■ DATA SUPPLIED
------
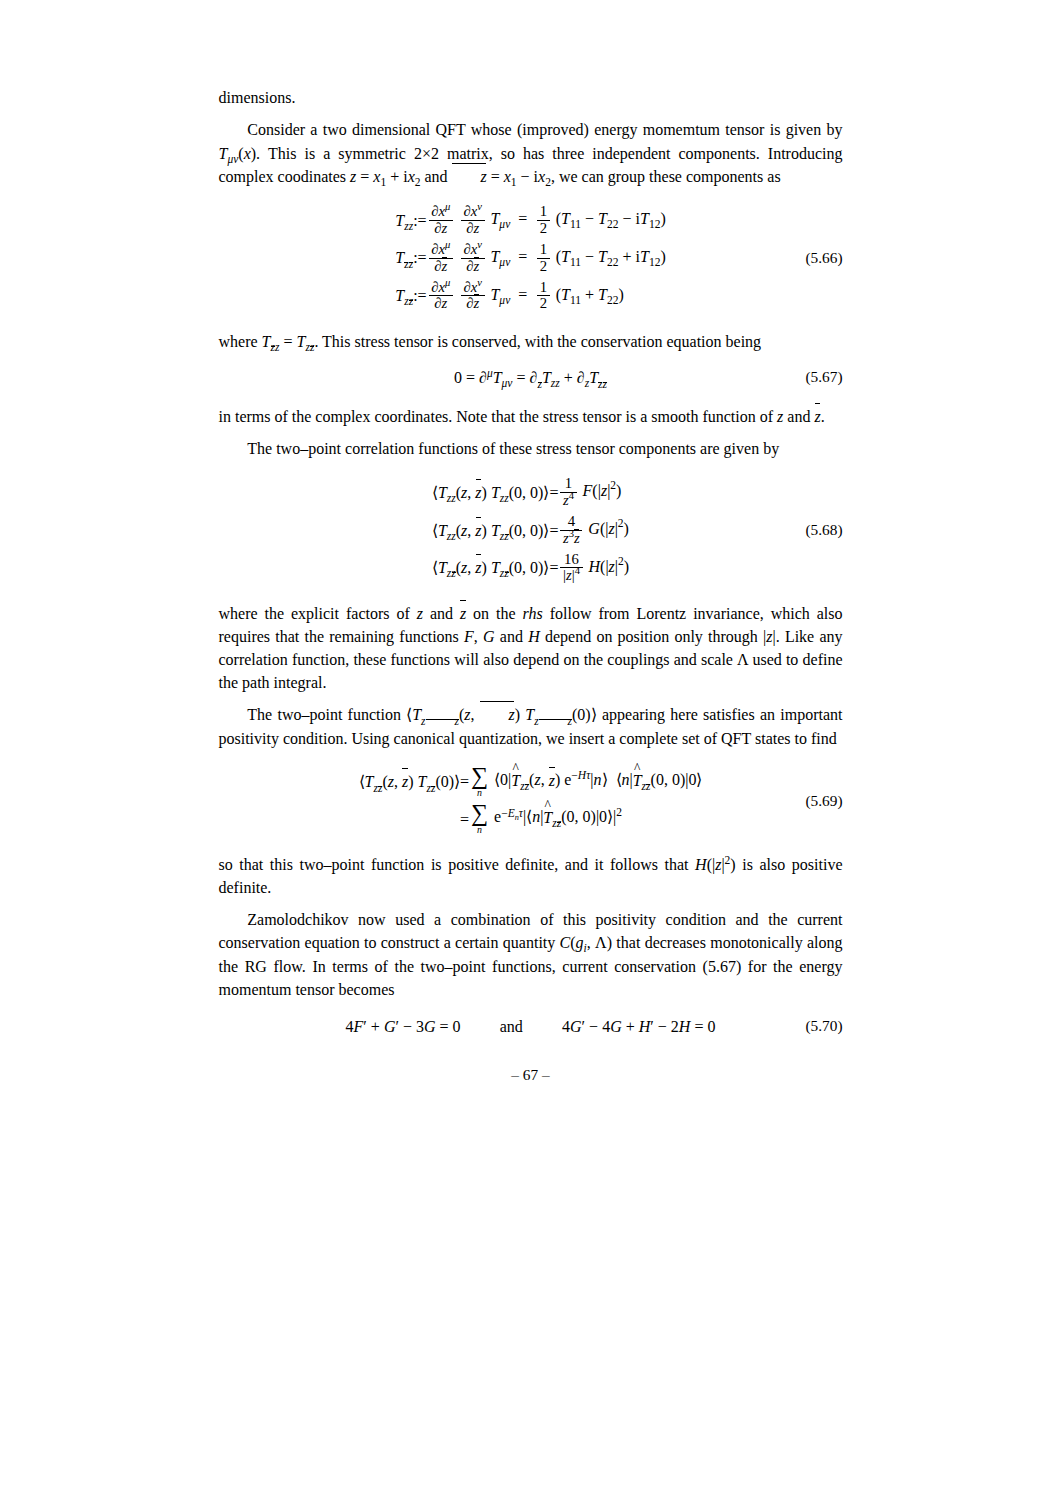dimensions.
Consider a two dimensional QFT whose (improved) energy momemtum tensor is given by Tμν(x). This is a symmetric 2×2 matrix, so has three independent components. Introducing complex coodinates z = x1 + ix2 and z = x1 − ix2, we can group these components as
| T zz | := | ∂ x μ ∂ z ∂ x ν ∂ z T μν = 1 2 ( T 11 − T 22 − i T 12 ) |
| T z z | := | ∂ x μ ∂ z ∂ x ν ∂ z T μν = 1 2 ( T 11 − T 22 + i T 12 ) |
| T z z | := | ∂ x μ ∂ z ∂ x ν ∂ z T μν = 1 2 ( T 11 + T 22 ) |
(5.66)
where Tzz = Tzz. This stress tensor is conserved, with the conservation equation being
0 = ∂μTμν = ∂zTzz + ∂zTzz
(5.67)
in terms of the complex coordinates. Note that the stress tensor is a smooth function of z and z.
The two–point correlation functions of these stress tensor components are given by
| ⟨ T zz ( z , z ) T zz (0, 0)⟩ | = | 1 z 4 F (/ z / 2 ) |
| ⟨ T zz ( z , z ) T z z (0, 0)⟩ | = | 4 z 3 z G (/ z / 2 ) |
| ⟨ T z z ( z , z ) T z z (0, 0)⟩ | = | 16 / z / 4 H (/ z / 2 ) |
(5.68)
where the explicit factors of z and z on the rhs follow from Lorentz invariance, which also requires that the remaining functions F, G and H depend on position only through |z|. Like any correlation function, these functions will also depend on the couplings and scale Λ used to define the path integral.
The two–point function ⟨Tzz(z, z) Tzz(0)⟩ appearing here satisfies an important positivity condition. Using canonical quantization, we insert a complete set of QFT states to find
| ⟨ T z z ( z , z ) T z z (0)⟩ | = | ∑ n ⟨0/ T z z ( z , z ) e − Hτ / n ⟩ ⟨ n / T z z (0, 0)/0⟩ |
| | = | ∑ n e − E n τ /⟨ n / T z z (0, 0)/0⟩/ 2 |
(5.69)
so that this two–point function is positive definite, and it follows that H(|z|2) is also positive definite.
Zamolodchikov now used a combination of this positivity condition and the current conservation equation to construct a certain quantity C(gi, Λ) that decreases monotonically along the RG flow. In terms of the two–point functions, current conservation (5.67) for the energy momentum tensor becomes
4F′ + G′ − 3G = 0 and 4G′ − 4G + H′ − 2H = 0
(5.70)
– 67 –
------
■ WHAT TO DO
Please copy out the whole listing exactly as it stands, minus the pictures.

■ YOUR SOLUTION
dimensions.
Consider a two dimensional QFT whose (improved) energy momemtum tensor is given by Tμν(x). This is a symmetric 2×2 matrix, so has three independent components. Introducing complex coodinates z = x1 + ix2 and z = x1 − ix2, we can group these components as
| T zz | := | ∂ x μ ∂ z ∂ x ν ∂ z T μν = 1 2 ( T 11 − T 22 − i T 12 ) |
| T z z | := | ∂ x μ ∂ z ∂ x ν ∂ z T μν = 1 2 ( T 11 − T 22 + i T 12 ) |
| T z z | := | ∂ x μ ∂ z ∂ x ν ∂ z T μν = 1 2 ( T 11 + T 22 ) |
(5.66)
where Tzz = Tzz. This stress tensor is conserved, with the conservation equation being
0 = ∂μTμν = ∂zTzz + ∂zTzz
(5.67)
in terms of the complex coordinates. Note that the stress tensor is a smooth function of z and z.
The two–point correlation functions of these stress tensor components are given by
| ⟨ T zz ( z , z ) T zz (0, 0)⟩ | = | 1 z 4 F (/ z / 2 ) |
| ⟨ T zz ( z , z ) T z z (0, 0)⟩ | = | 4 z 3 z G (/ z / 2 ) |
| ⟨ T z z ( z , z ) T z z (0, 0)⟩ | = | 16 / z / 4 H (/ z / 2 ) |
(5.68)
where the explicit factors of z and z on the rhs follow from Lorentz invariance, which also requires that the remaining functions F, G and H depend on position only through |z|. Like any correlation function, these functions will also depend on the couplings and scale Λ used to define the path integral.
The two–point function ⟨Tzz(z, z) Tzz(0)⟩ appearing here satisfies an important positivity condition. Using canonical quantization, we insert a complete set of QFT states to find
| ⟨ T z z ( z , z ) T z z (0)⟩ | = | ∑ n ⟨0/ T z z ( z , z ) e − Hτ / n ⟩ ⟨ n / T z z (0, 0)/0⟩ |
| | = | ∑ n e − E n τ /⟨ n / T z z (0, 0)/0⟩/ 2 |
(5.69)
so that this two–point function is positive definite, and it follows that H(|z|2) is also positive definite.
Zamolodchikov now used a combination of this positivity condition and the current conservation equation to construct a certain quantity C(gi, Λ) that decreases monotonically along the RG flow. In terms of the two–point functions, current conservation (5.67) for the energy momentum tensor becomes
4F′ + G′ − 3G = 0 and 4G′ − 4G + H′ − 2H = 0
(5.70)
– 67 –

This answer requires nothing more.